"I'm still fascinated by it all"
Series: Young Opera Talents (II)
Our series on the Bertelsmann Stiftung's "Neue Stimmen" International Singing Competition is profiling a number of up-and-coming opera talents. Christiane Karg, for example, is one of the competition's few winners from Germany.
Slam... the barista puts the "iced latte to go" on the counter, throws down two straws and turns away. "Unbelievable," Christiane Karg says, as she unwraps the straws, balls up the paper and throws it at him. "It's amazing what some waiters think they can get away with," she adds, shaking her head. It's not arrogance, but the voice of experience talking, since the young singer - now performing in Frankfurt as Papagena in "The Magic Flute," Susanna in "Le nozze di Figaro" and Musetta in "La Bohème" - spent years working as a waitress. Even today when she visits her parents in the Bavarian town of Feuchtwangen near Bayreuth, she sometimes dons an apron to take coffee and dessert to guests. "My parents own a café, located in a former monastery," she explains. "It's a family business, and my sisters and I started helping out at a young age."
Today one sister works as a pastry chef and chocolate maker, the other is getting a degree in hotel and restaurant management. As for Christiane, her career on the stage began back in the monastery. "Every year it hosted a summer music festival," she says. "I could see everything from my room. I've never forgotten it." Her father's passion for music also helped, since he often took her to the Wagner Festival in Bayreuth. "I'm still fascinated by it all," she says.
As a child she sang in church and entered musical competitions, where she won at both the state and national levels. After graduating from school, she passed the entrance examination for the Mozarteum in Salzburg - on her first try. There she was lucky enough to be put under the tutelage of Prof. Heiner Hopfner, who remains an advisor and supporter to this day. "He left my voice as it was," Christiane says. "He made sure that I didn't overdo it and didn't copy anyone else, but stayed just the way I am. It was an incredible help." As she speaks, she laughs and gazes into the sun reflecting off the Binnenalster, the smaller of Hamburg's two downtown lakes.
It's a symbolic location. "When I was first given the opportunity in 2006 to work in Hamburg's opera studio, the Binnenalster was the first thing I saw here," she says. "As soon as I did, I knew I wanted to stay." It was an exciting time, living "auf der Schanze," in one of the city's more colorful quarters. "I couldn't go out a lot, since I was onstage most evenings. But it was nice to know that so much was happening right outside my front door," she explains. In the end, she decided to leave, since other promising roles - like the ones in Frankfurt - beckoned, and since she was keen to try something new.

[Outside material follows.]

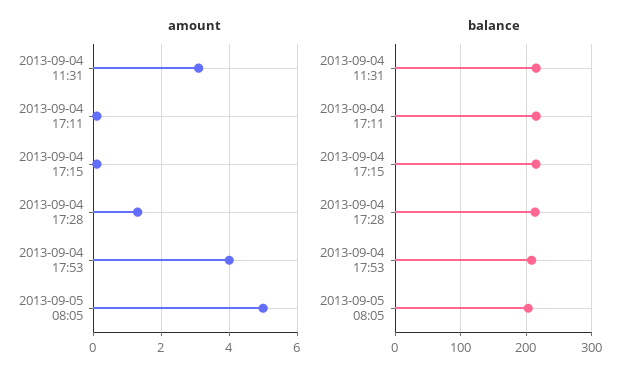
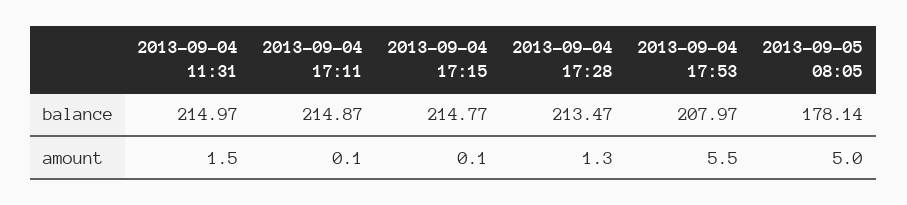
amount, 2013-09-04 11:31: 3 -> 1.5
amount, 2013-09-04 17:53: 4 -> 5.5
balance, 2013-09-05 08:05: 200 -> 178.14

Given her extensive past on the state, stage fright is something that's completely foreign to her. "I sang my first solo at the age of 10, so I'm no longer nervous," she says. What also helped was participating in the Bertelsmann Stiftung's "Neue Stimmen" International Singing Competition in 2007, where she came in sixth - one of the few Germans to win a prize. "I'm still in touch with a lot of the other contestants. They come from all over the world, and on the international level prospects for German singers aren't so great. The performers from South America, for example, have a vocal quality that is warmer. Their voices are larger and have a different tone," Christiane explains. "Of course we all want to sing the major Italian operas, but there are few Germans who can. And certainly not right off the bat.
"What the "Neue Stimmen" competition teaches, she says, is not to get too worked up, not to try too much at once - and that even if the world of art is just like the world of commerce, you can't forget that you're an artist above all else. That's why she still enjoys performing - as well as traveling around the world and putting energy into her fledgling recording career. She doesn't have a lot of time for a private life, even if her family is often sitting in the audience. When asked about a long-term relationship or starting a family, she laughs and gets a faraway look in her eyes. "I don't have the time at the moment. I work a lot, maybe too much," she says. "But for now, that's how it should be. If Mr. Right shows up, all the rest won't matter anyway. But he'd have to be someone very special, the kind of person you'd be willing to change your life for." Where would she like to set up house with him? "In northern Italy, in a villa on Lake Como," she says, laughing once more.